Music Forte: How much of your success do you feel you owe to American Idol?

Leslie Hunt: I owe a great deal of my success to the experience of being on the show, not even from an industry or exposure standpoint, but from a personal reformation standpoint.  American Idol helped me realize my potential as a performer and songwriter.  When you get so close to something you've always longed for, but secretly feared, and you realize that you're totally cut out for it, you do whatever you can to get back to that point.  Idol supercharged my motivation.

Music Forte: You brought Jazz to the table on American Idol with Nina Simone's, "Feeling Good", and if I remember correctly when you were voted off, you suggested that Jazz was something you should have avoided.  Do you still feel the same way? 

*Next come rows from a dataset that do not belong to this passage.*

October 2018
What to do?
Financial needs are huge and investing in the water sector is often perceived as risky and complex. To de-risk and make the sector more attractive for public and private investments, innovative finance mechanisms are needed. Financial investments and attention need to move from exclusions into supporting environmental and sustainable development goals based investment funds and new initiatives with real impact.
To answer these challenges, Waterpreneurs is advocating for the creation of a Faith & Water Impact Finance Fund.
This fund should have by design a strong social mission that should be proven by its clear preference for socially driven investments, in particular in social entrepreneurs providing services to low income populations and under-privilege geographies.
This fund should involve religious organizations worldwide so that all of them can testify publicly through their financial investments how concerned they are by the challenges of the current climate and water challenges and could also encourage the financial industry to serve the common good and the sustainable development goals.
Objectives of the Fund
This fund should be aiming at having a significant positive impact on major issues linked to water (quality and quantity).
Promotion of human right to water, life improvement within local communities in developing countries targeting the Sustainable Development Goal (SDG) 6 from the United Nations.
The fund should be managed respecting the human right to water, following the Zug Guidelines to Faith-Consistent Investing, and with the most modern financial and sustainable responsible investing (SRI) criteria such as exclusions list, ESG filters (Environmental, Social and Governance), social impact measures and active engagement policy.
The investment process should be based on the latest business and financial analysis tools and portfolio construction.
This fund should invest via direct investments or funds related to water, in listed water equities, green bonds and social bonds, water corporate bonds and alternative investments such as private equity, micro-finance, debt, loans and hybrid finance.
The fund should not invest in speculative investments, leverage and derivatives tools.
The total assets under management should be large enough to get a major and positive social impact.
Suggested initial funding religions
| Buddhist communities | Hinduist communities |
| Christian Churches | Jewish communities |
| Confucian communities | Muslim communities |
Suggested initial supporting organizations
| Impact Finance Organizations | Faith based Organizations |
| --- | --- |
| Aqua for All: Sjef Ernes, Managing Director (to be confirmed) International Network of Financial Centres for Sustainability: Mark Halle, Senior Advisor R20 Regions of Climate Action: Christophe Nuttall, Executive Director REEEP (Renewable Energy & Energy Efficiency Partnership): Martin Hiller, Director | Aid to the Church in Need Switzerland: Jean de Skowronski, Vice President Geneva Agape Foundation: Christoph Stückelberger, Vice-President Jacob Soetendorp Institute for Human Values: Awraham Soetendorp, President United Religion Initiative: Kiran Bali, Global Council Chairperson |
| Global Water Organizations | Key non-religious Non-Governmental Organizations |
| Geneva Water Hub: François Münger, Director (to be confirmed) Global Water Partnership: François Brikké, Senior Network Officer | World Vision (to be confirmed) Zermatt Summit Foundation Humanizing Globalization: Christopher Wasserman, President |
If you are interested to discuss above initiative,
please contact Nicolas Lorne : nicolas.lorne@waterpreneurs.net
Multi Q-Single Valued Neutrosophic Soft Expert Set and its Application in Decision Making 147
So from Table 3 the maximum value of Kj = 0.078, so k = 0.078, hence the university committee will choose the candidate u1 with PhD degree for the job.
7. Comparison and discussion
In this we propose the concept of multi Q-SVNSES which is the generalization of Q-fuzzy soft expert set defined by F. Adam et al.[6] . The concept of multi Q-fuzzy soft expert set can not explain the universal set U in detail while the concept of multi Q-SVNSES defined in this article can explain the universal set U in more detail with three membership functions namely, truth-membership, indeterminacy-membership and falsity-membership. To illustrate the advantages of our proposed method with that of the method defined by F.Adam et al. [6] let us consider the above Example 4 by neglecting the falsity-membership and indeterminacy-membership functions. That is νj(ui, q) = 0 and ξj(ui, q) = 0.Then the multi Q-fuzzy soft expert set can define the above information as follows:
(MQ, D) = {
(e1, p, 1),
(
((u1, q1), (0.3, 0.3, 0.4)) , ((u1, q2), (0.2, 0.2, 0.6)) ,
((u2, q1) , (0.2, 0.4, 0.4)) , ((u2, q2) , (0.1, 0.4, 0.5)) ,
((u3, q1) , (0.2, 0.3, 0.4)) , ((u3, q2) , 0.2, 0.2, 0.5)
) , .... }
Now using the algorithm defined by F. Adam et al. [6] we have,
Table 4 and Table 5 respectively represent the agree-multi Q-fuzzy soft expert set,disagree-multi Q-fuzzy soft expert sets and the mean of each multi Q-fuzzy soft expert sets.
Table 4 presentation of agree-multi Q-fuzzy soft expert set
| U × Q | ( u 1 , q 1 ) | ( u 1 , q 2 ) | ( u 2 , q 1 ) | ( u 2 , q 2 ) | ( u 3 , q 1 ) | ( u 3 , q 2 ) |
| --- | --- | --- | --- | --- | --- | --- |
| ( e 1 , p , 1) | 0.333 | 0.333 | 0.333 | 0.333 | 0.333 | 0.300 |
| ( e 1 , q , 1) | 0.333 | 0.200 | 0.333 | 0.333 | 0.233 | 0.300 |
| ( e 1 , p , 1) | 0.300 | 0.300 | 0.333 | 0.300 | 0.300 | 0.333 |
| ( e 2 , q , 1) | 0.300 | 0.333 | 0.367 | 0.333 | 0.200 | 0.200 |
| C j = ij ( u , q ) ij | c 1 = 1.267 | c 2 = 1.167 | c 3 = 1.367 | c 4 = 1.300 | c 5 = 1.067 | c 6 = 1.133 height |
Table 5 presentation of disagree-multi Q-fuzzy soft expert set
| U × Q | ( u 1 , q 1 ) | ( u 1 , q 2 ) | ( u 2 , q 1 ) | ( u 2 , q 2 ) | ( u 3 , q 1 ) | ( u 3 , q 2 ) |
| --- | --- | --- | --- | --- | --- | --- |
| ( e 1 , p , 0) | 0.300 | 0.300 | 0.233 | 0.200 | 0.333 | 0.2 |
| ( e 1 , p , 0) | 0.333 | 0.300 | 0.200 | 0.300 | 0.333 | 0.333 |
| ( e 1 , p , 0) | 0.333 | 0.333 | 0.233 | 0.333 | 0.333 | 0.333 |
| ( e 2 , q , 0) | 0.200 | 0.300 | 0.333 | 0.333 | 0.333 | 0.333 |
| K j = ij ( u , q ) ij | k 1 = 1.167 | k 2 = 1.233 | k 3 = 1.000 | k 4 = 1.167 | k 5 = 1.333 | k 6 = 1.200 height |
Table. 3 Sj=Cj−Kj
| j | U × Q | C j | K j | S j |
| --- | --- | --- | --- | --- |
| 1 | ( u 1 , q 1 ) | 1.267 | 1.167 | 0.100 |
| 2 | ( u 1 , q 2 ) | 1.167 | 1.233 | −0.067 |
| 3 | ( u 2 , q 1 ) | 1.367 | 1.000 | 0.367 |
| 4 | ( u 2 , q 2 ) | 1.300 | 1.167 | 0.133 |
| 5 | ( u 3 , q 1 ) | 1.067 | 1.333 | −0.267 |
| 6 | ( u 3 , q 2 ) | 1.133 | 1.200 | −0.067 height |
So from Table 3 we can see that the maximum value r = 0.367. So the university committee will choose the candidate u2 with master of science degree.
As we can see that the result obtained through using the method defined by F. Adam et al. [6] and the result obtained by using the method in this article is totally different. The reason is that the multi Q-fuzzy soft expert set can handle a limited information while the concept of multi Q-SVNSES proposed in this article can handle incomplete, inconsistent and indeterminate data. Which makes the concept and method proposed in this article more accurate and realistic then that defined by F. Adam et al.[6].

Leslie Hunt: In hindsight, what didn't work about my final song was not it's genre, but the poorly executed scatting at the end.  I was, and still am, a big Nina Simone fan, and I basically copied her exact scat.  Scatting only works if it's an improvised vocal interpretation of a jazz solo.  The syllables she used didn't work for my voice, so it came across pretty awkward.  Overall, I should've waited to audition until I watched at least one episode and learned what works and what doesn't.

Music Forte: Do you feel that certain genres are less marketable than others in today's music scene?  If so, do you think an artist should ever compromise their integrity to perform what sells?

Leslie Hunt: I don't think it's ever a good idea to compromise musical integrity because most of the sincerity is lost in the process.  If you are inspired to write bluegrass, stick with bluegrass, and don't try to write like Beyonce, regardless of how much better it sells.

Music Forte: Our audience is composed of a diverse group of people all with personal challenges of their own.  You have Lupus and your sister passed away just prior to your wedding.  How do you stay engaged with music when life presents challenges? 

Leslie Hunt: It's difficult, I'm not gonna lie.  I have found that I don't usually write while I'm in the throws of extreme hardship, but rather when things have settled down and I have gained some perspective.  I look forward to my next batch of songs as they will no doubt be rich with content.

Music Forte: You recently became a new mother; congratulations!  How has this had an impact on your music?

Leslie Hunt:  I don't have time!  Just kidding.  I am really, really enjoying being a mother and am trying not to lose myself in my new role. As I am getting more and more used to it, so I'm able to get away more often and take some time for myself.  As a performer, I'm feeling the music on a whole new level.  It's hard to describe, but I think it's because it's not about me anymore.  I'm a conduit and a giver of life, so that translates into my feeling more like of a giver of music than anything else…  If that makes sense.

Music Forte: In Season 6 American Idol, you were introduced as a "Dog Walker".  Are you still walking dogs today, or is music now your full time job?

Leslie Hunt: Ha!  Nope, not walking dogs anymore, and yes, music is my full time job.  I'm living the dream!

Music Forte: What advice do you have for independent musicians who are working to sell their music and create wider recognition?

Leslie Hunt: Hm.  I'm still trying to figure this out myself, but from what I can tell, the old model of "get discovered", "get signed" or "get a development deal" is completely obsolete.  It takes an enormous amount of work and innovation to get heard, and an artist needs to spend a decent amount of time thinking out of the box.  A label won't even consider you unless you can pack a venue any night of the week.  Do it all yourself for as long as you can and have fun, 'cause you probably won't make any money.  Do it for the music, and hopefully the fans will follow.